Review by Jake Suriano & Tiger Ranguetat.
Photos by Mitch Conti.
If you didn’t have the chance to make it to the Beat last Friday for FOAM’s ‘Sarpa Salpa’ EP launch, then you missed out one heck of a roster. FOAM managed to snag some of Perth’s most quintessentially unique psychedelic/funk/electro/alternative/punk/garage and whatever other genre classifications you can come up with, all lined up for their big night.
ENERGY COMMISSION kicked off the night with an energetic and quirky set, covering Devo’s debut album ‘Q: Are We Not Men? A: We Are Devo!’. Adorned in orange bin bag costumes the six-piece where a joy to watch. The songs were performed faithfully, recreating the complex rhythms and interesting key parts with striking ease.
Up next were the monstrous two-piece, PUCK. Both members (Liam Young and Steve Turnock) hail from the already well-established Novacaine’s and their performing experience really shows. Their bass heavy, dual amp attack pumped out a strong set of stoner Rock jams which definitely got heads banging. Special mention should be given to drummer Liam and his ability to not only sing, but nail his notes while continuing to hold down a solid groove.
Things got a little funkier as HUNTING HUXLEY’s tight and decidedly 70’s influenced Psychedelia hit the stage. Regarded as one of Perth’s most polished and energetic live bands, the three-piece manage to arrange ambient aural architecture, while simultaneously rocking out like few others can do. It’s not often to see a group of musicians play together as seamlessly as these three guys, but that’s exactly what they did.

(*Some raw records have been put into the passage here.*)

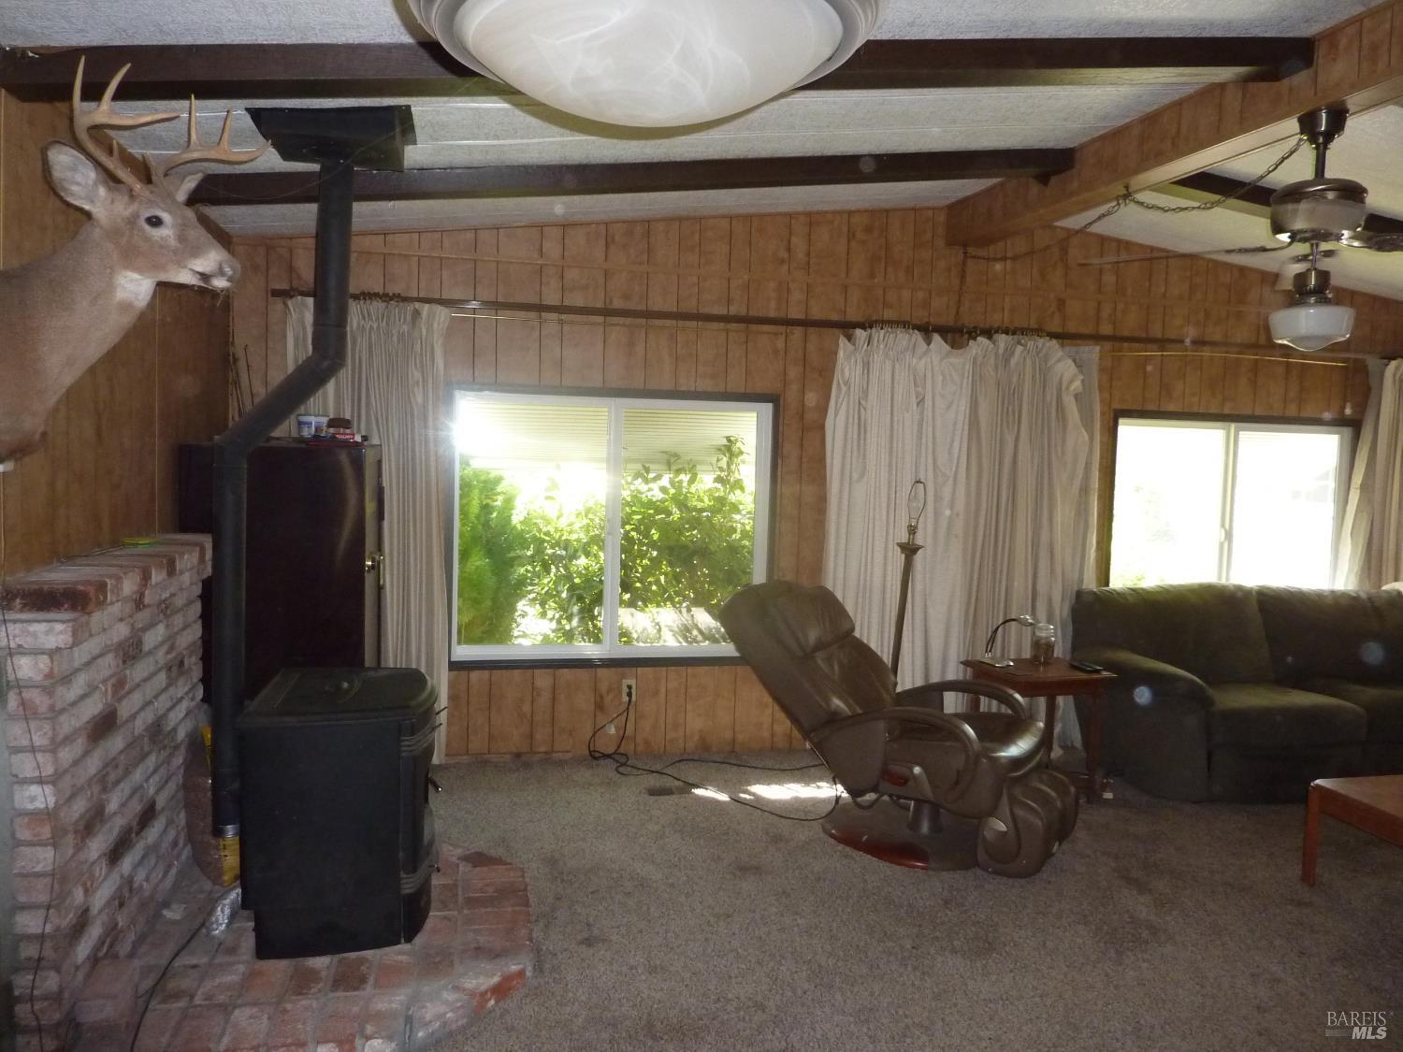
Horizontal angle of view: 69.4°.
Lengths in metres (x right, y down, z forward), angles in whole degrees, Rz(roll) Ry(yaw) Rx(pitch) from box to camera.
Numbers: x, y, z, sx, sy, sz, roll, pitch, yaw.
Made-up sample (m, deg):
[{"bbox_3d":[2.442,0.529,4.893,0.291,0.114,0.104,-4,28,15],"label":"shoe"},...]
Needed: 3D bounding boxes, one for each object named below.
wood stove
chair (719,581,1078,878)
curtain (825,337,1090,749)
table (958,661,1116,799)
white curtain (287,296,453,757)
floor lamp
[{"bbox_3d":[-1.073,0.836,3.106,0.530,0.680,0.640,1,3,-15],"label":"wood stove"},{"bbox_3d":[0.797,0.750,4.017,1.310,0.985,0.700,4,4,27],"label":"chair"},{"bbox_3d":[1.331,0.114,5.220,1.440,2.110,0.200,1,3,-14],"label":"curtain"},{"bbox_3d":[1.533,0.942,4.622,0.535,0.570,0.470,1,3,-14],"label":"table"},{"bbox_3d":[-1.509,0.049,4.588,0.690,2.090,0.140,1,3,-14],"label":"white curtain"},{"bbox_3d":[0.959,0.487,4.816,0.260,1.423,0.260,5,3,-14],"label":"floor lamp"}]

Finally we were on to the band of the night, FOAM. The three members – Harley Barnaby, Jackson Hawdon and Joel Martin have been gigging around for a while now supporting the likes of the Love Junkies and Blackmilk to name a couple. It’s been almost a year since they were in the studio with Corey Marriot (vocalist from the Novacaines) to record their debut EP ‘Sarpa Salpa’ and the time has finally come to reveal it to the world. The garage-rockabilly release brings to mind a number of influences that the band is probably tired of hearing. Stray Cats, the Living End and the obligatory Nirvana reference – but it definitely stands on its own away from all these pigeon-holes. Of course as their first release it’s a big deal, but the band has developed since they laid down those four tracks and it would be unjust to ignore the sheer intensity of their live show. One thing to know about FOAM is that they are loud, not deafeningly so, but if you don’t like your music full of energy, then you won’t like FOAM, pure and simple.

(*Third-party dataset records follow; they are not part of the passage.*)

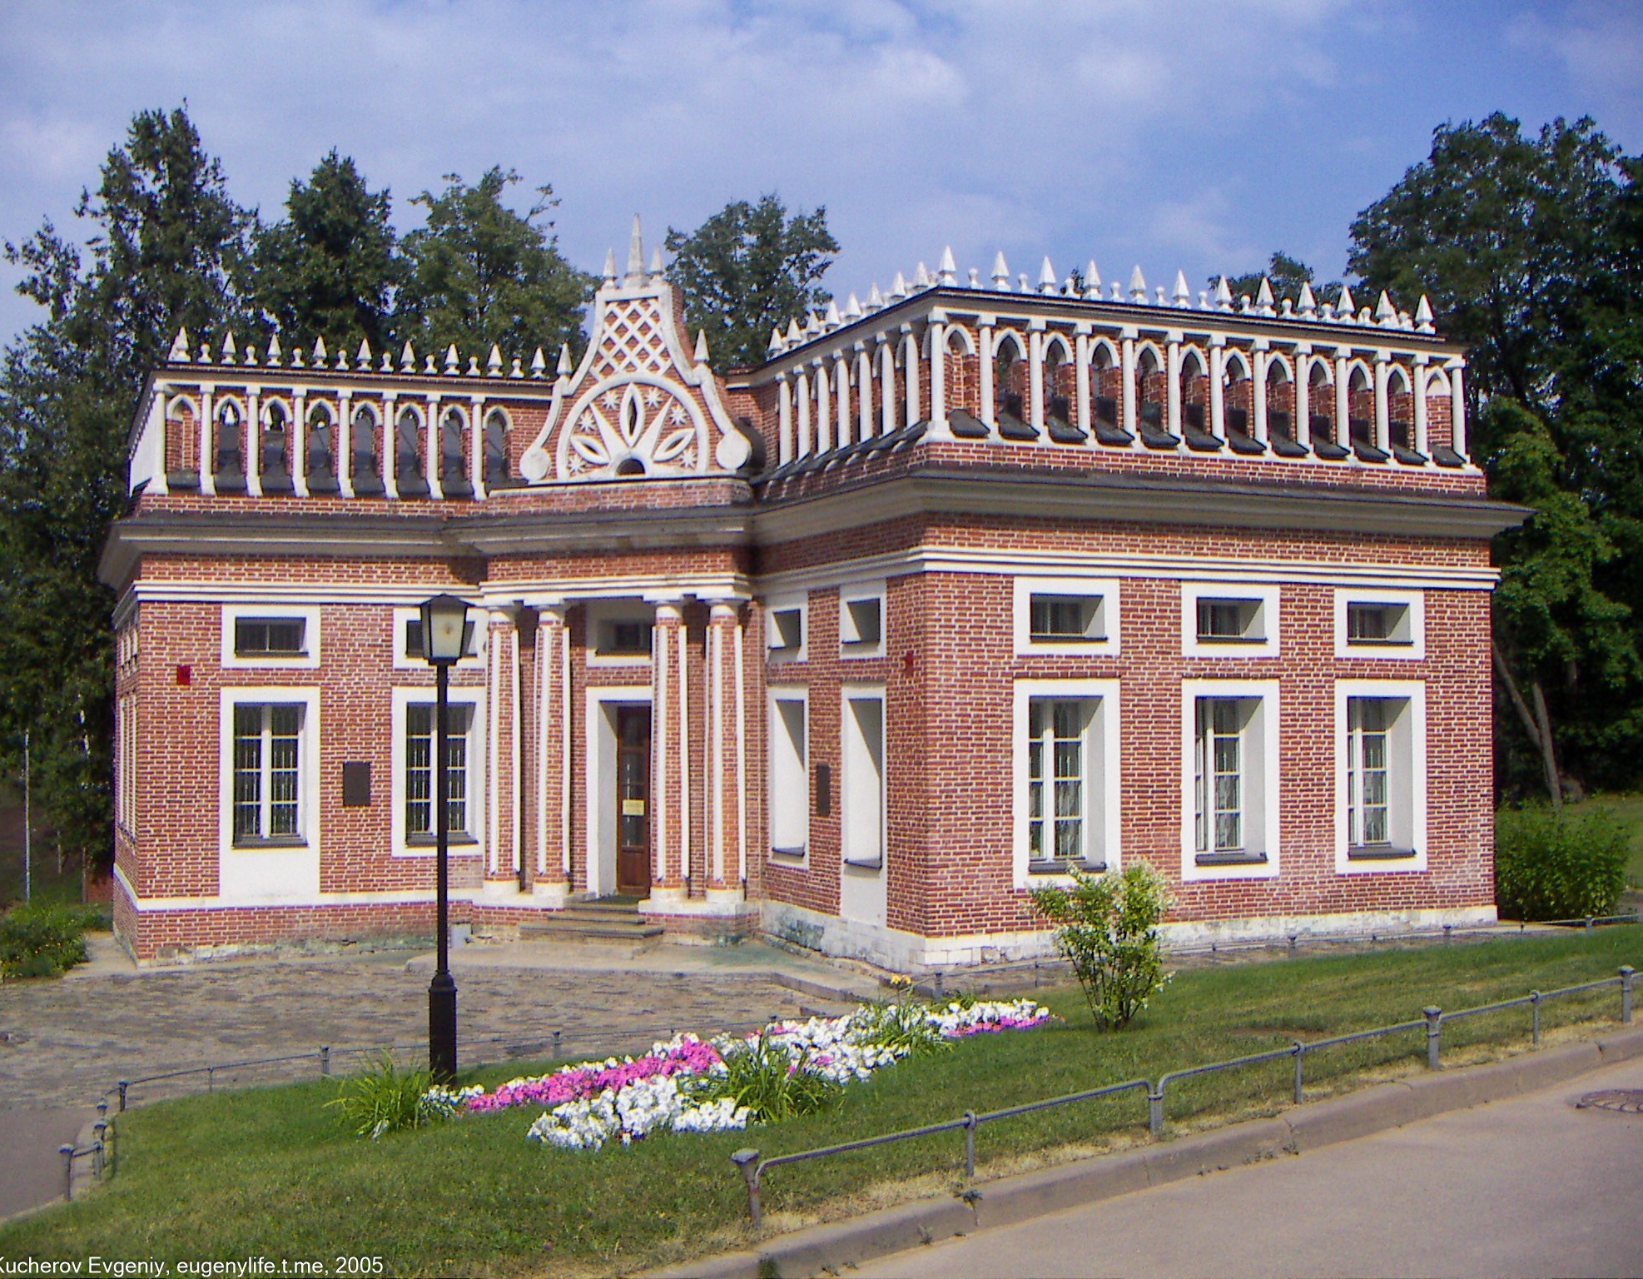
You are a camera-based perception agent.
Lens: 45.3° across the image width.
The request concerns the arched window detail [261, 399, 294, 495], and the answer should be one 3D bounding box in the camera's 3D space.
[{"bbox_3d":[-8.438,-2.990,30.547,0.496,1.524,0.305,1,-2,-23],"label":"arched window detail"}]

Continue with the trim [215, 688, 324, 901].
[{"bbox_3d":[-8.422,2.340,30.073,1.467,3.224,0.196,1,-2,-23],"label":"trim"}]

Coming fresh from a hectic gig the night before at Fly By Night’s Jugular closing after Mai Barnes, Stuart L Holmes, Furchick/Brown and Instant Gratification, the band may well have felt somewhat drained, but if they were they didn’t show it, and they rocked at least as hard – hard enough for Joel to completely break his guitar lead two songs into the set. Technical difficulties are always unfortunate, but after a short drum & bass filled delay, things were back online.
The boys played through their catchiest, fast-paced tunes, keeping the set list tight and focusing on the special brand of garage-rockabilly that they do best. Rocking out with EP track ‘Peace in Pieces’ it was easy for the crowd to move to the driving distortion of FOAM’s set. Songs like ‘So Far So Goo’d and ‘Banf Gablei’ (also on the CD) call to mind dancehalls, milk-bars and alleycats – well-balanced with angst and noise.
Rocking his “Cousin Itt” hair back and forth, it’s clear through his voice where the Nirvana connection comes from, though Joel’s howling vocals seem somewhat absent on the EP. Nevertheless, whether live or recorded, if you enjoy strong rock sensibilities combined with lots of energy and a healthy dose of distortion, you will no doubt have a good time at a FOAM show.